Not just “uncertain,” but “highly uncertain.”
How fascinating that such a comment from the front lines of the economy would occur just as the S&P 500 erased all its losses for the year. After sifting through all the caveats in the Beige Book, I came to the conclusion that the bull market really should be in uncertainty. Maybe stock market participants think this is good, since elevated uncertainty means more Fed support. That has been the trade for months.
But make no mistake, the District Banks that did provide any guidance over the macro outlook didn’t provide any clarity whatsoever. Just a whole lot of concern. Here’s a sampling:
Boston: “Considerable uncertainty characterized respondents’ outlooks, as was the case in the May report.”
Philadelphia: “Modestly positive expectations for growth over the next six months have broadened among firms; however, uncertainty remains high, as contacts cite the duration of the pandemic and the depth of the ensuing recession as key unknowns.”
Atlanta: “Expectations for future production levels declined, with only one-fifth of contacts expecting higher production levels over the next six months.”
Chicago: “Contacts expressed great uncertainty about the path of consumer spending over the rest of the year, especially for the holiday season.”
Well, we now have the S&P 500 completing a round trip with the index basically flat on the year. The economy hasn’t done a V-shaped recovery, but the equity market sure has.
Remember at the lows in March, the market was pricing in a pandemic it thought was the Black Death, an endless lockdown and a severe multi-quarter recession. Right now, the market is pricing in a recovery, a recession that will be shorter than expected and one that only dented the long-run earnings profile, a better understanding that this isn’t the Black Death, and advances being made towards a vaccine (some believing this could begin later this year or early 2021).
And then there is the pledge, at least by the Fed, that policy will remain extremely accommodative and likely eased even further well into the recovery phase. That the markets could withstand the breakdown in U.S.-China relations, what has happened in Hong Kong, the renewed outbreak of the virus and the pause in re-openings, and the elevated odds that the Democrats take not just the White House but the legislative branches as well this November, is a sign that the news is not bad enough to offset the Fed and vaccine progression.

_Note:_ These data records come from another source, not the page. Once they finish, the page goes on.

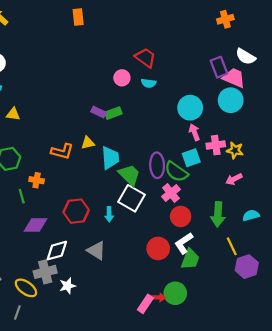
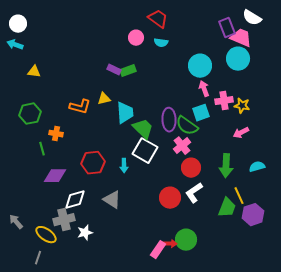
green trapezoid: (190, 259) -> (227, 208), moved

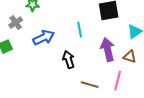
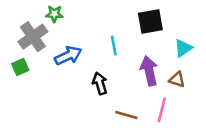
gray cross: (16, 23) -> (33, 37), size x1.6

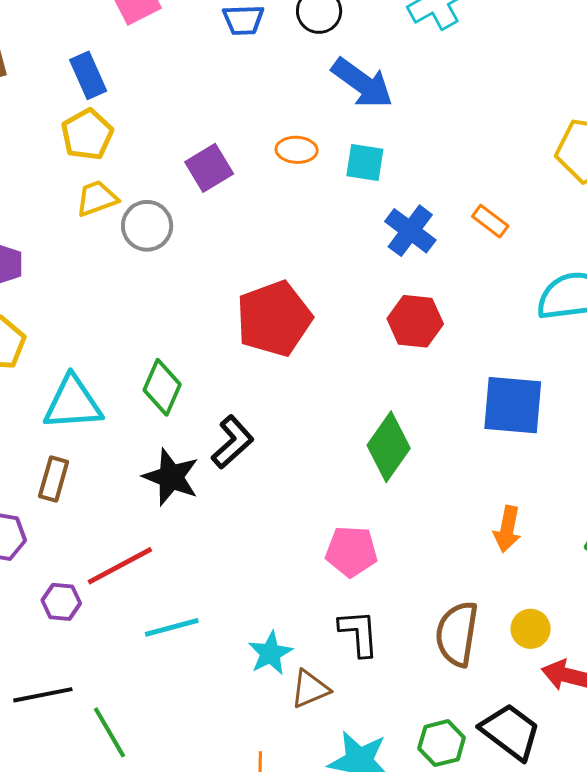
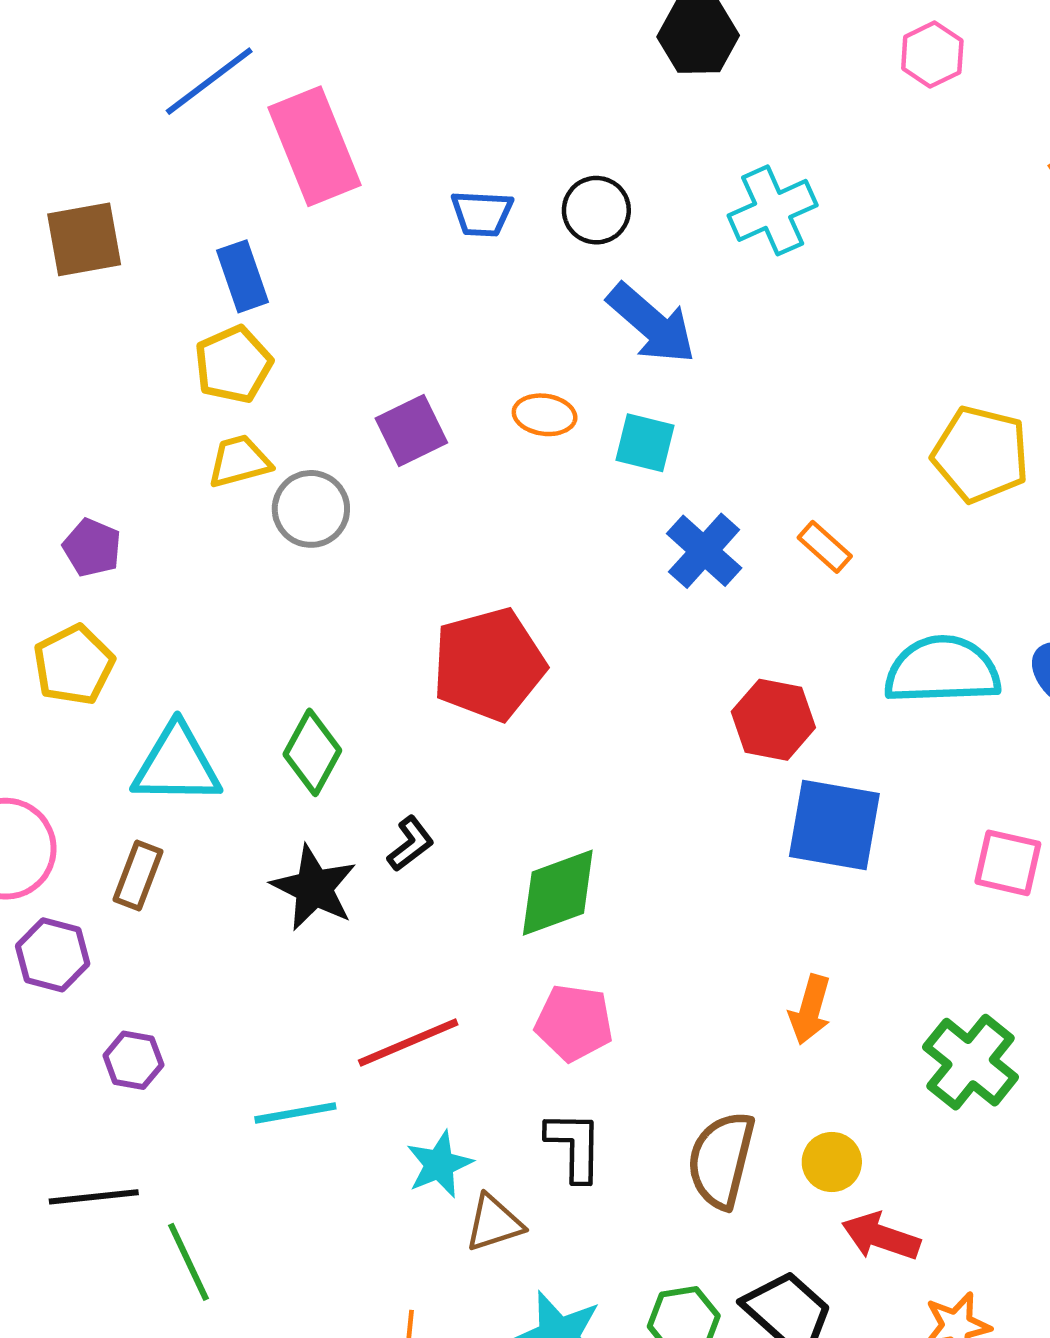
red hexagon: (415, 321) -> (773, 720), moved
black L-shape: (233, 442) -> (410, 844), size x0.7
green diamond: (389, 447) -> (558, 893), moved, turned 30
red line: (120, 566) -> (408, 1042), moved

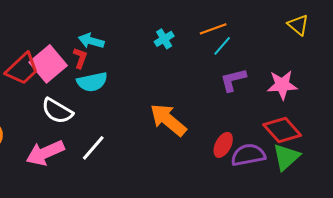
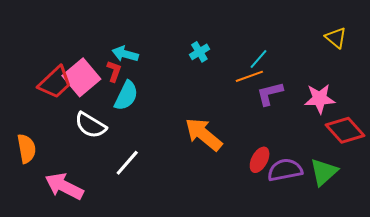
orange line: (213, 29) -> (249, 76), moved
cyan semicircle: (92, 82) -> (126, 96), turned -52
red diamond: (282, 130) -> (345, 130), moved
pink arrow: (45, 153) -> (64, 186), moved, turned 51

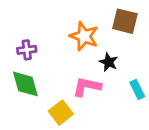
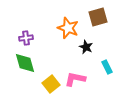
brown square: (125, 21) -> (98, 17), turned -30
pink L-shape: (87, 87) -> (75, 79), moved

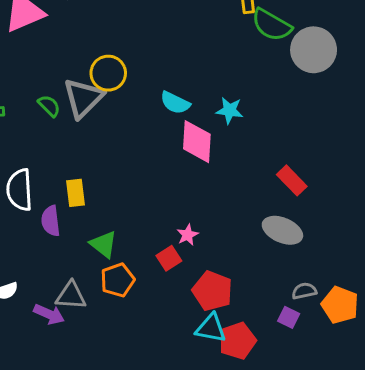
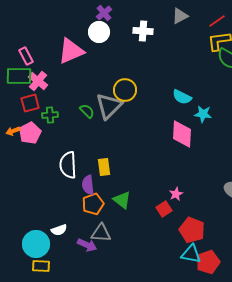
cyan semicircle: (175, 103) -> (182, 97), moved
orange pentagon: (118, 280) -> (93, 204), moved

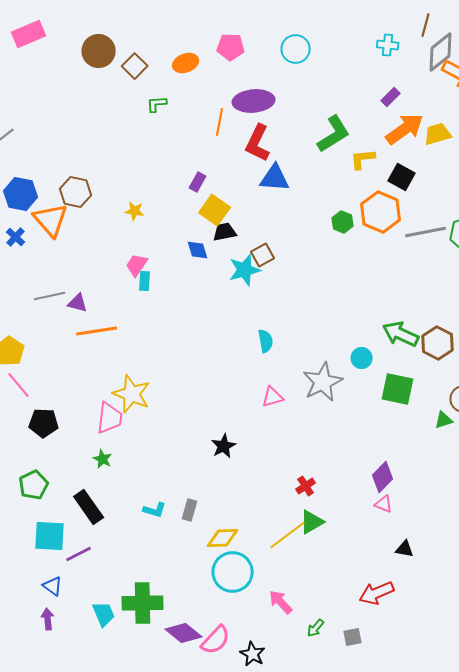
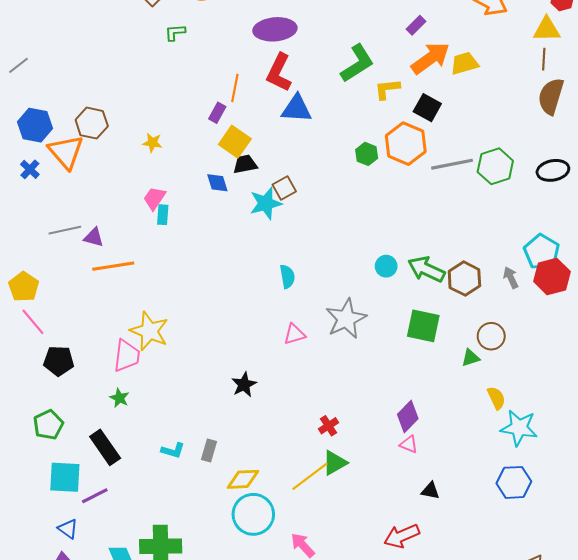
orange line: (220, 122) -> (235, 88), moved
cyan circle: (362, 358) -> (386, 266), moved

Nobody believes that in an election year we will fall off a fiscal cliff. And as far as the election goes, nobody believes that Joe Biden will really raise taxes even if he does win. And few, if anyone, care about China relations anymore. It’s all about the Fed. And it’s all about the vaccine treatment — Moderna, Pfizer, Oxford University, etc.

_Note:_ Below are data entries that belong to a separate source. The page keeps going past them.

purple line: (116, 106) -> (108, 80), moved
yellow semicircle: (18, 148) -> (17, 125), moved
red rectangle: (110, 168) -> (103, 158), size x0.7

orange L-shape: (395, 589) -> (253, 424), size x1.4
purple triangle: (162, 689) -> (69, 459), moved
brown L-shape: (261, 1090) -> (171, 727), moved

It goes without saying that the stock market has become completely disconnected from the economy. The rally is based on hope (just ask
White House economic adviser
Larry Kudlow), momentum and hardened views that the Fed has the ability to control all market pricing at all times. History suggests otherwise.
But insofar as the economy is concerned, the data is showing the three-month bounce off the bottom is over and the real ‘W’ is a W-shaped recession, not a W-shaped recovery.